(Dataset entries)

........

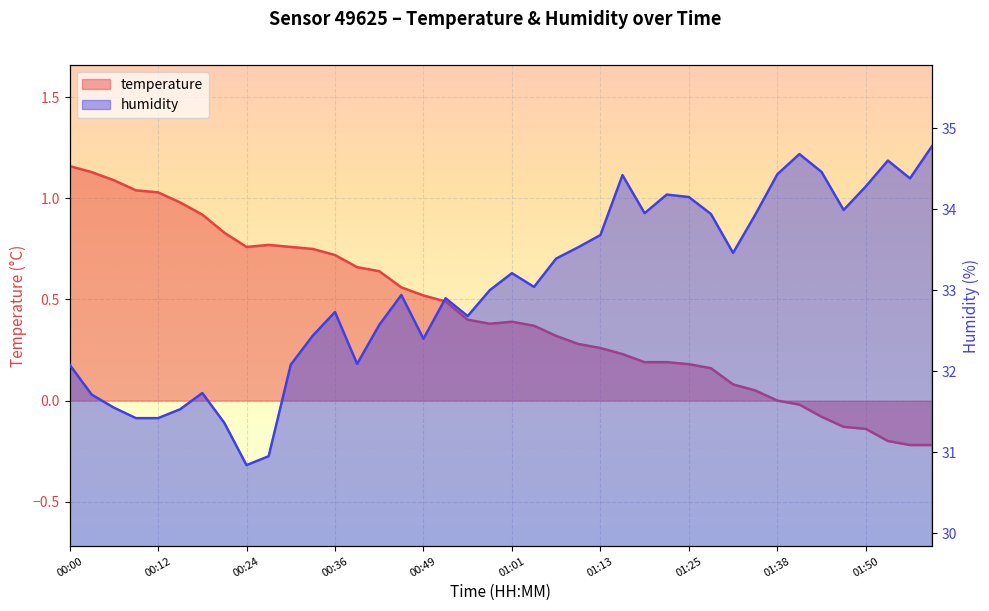

Is it true that temperature equals 0.0 at 01:31?

False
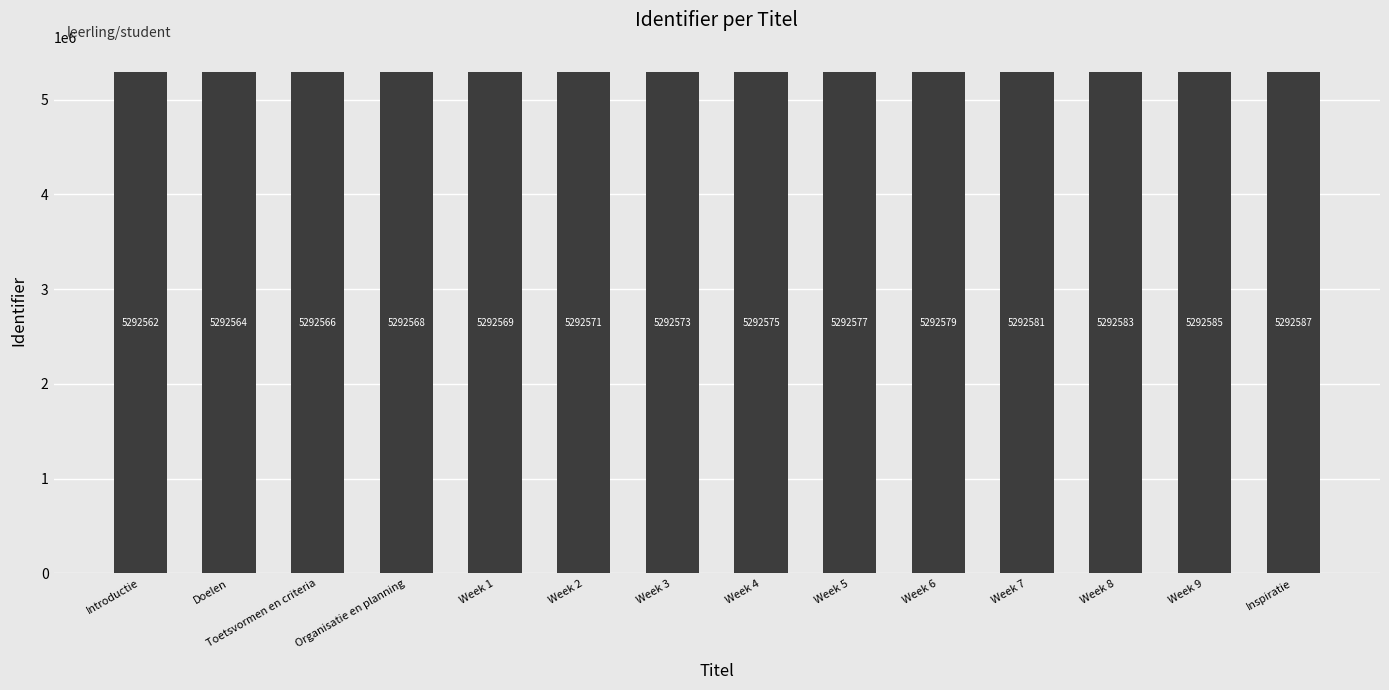

What is the difference between the maximum and second lowest values?

23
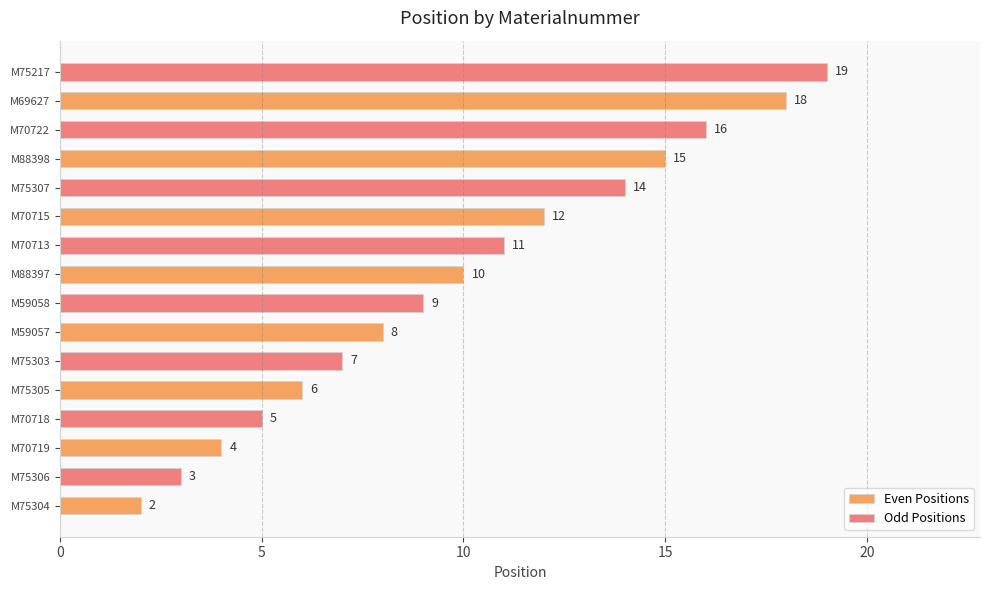

At which category is the sum across all series the highest?

M69627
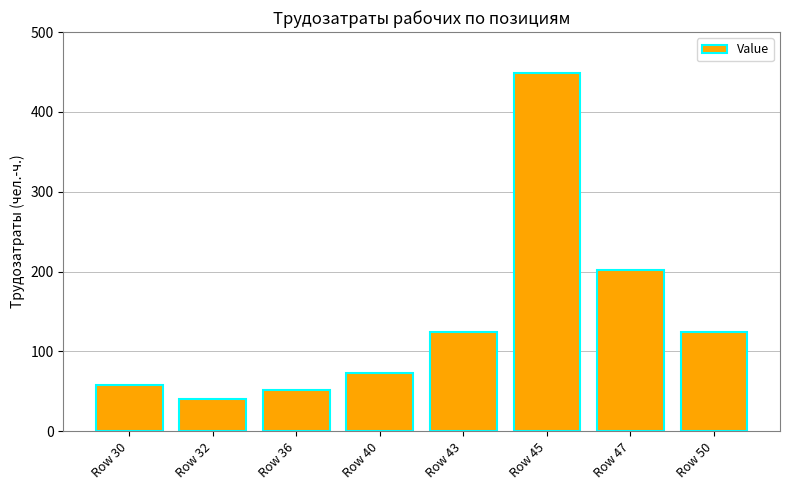

How many data points are above 124?

4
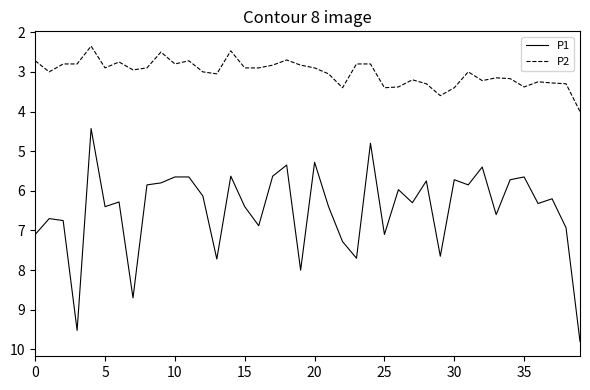

True or false: P1 and P2 intersect in this chart.

False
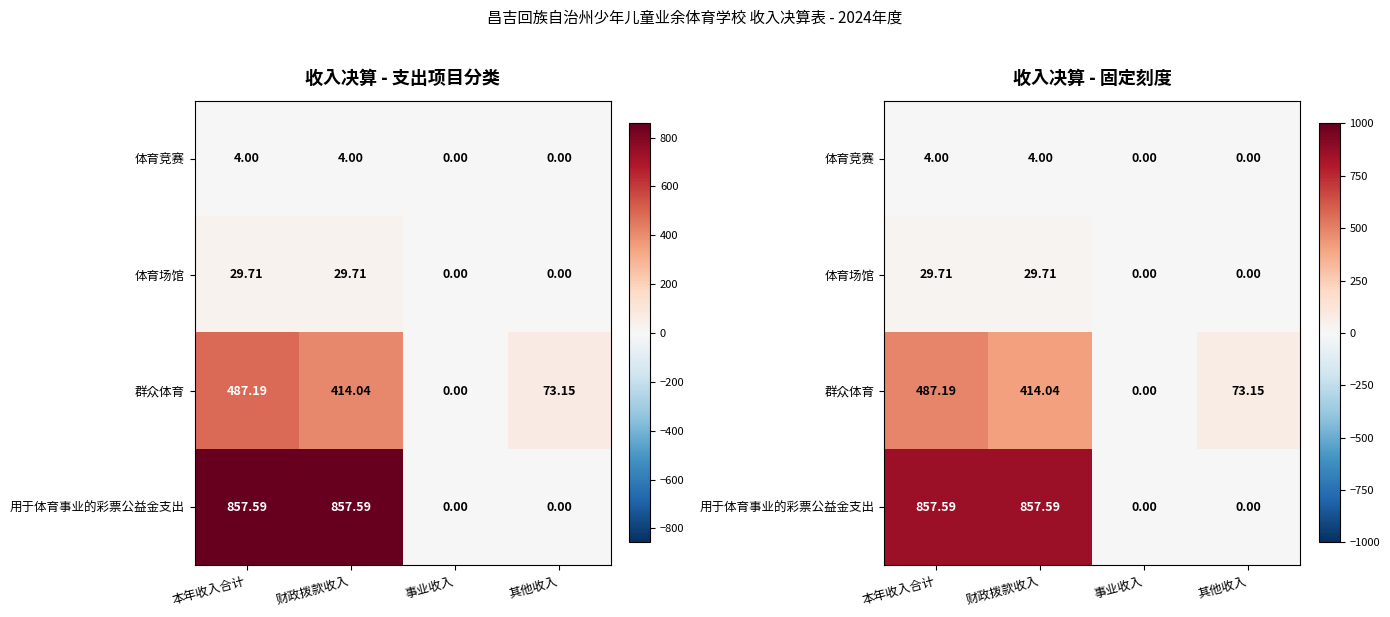

How many data points in 体育场馆 are less than 29?

2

........

Work item: Return the data above word for word, omitting the pictures.

Result:
Is it true that temperature equals 0.0 at 01:31?

False

What is the difference between the maximum and second lowest values?

23

At which category is the sum across all series the highest?

M69627

How many data points are above 124?

4

True or false: P1 and P2 intersect in this chart.

False

How many data points in 体育场馆 are less than 29?

2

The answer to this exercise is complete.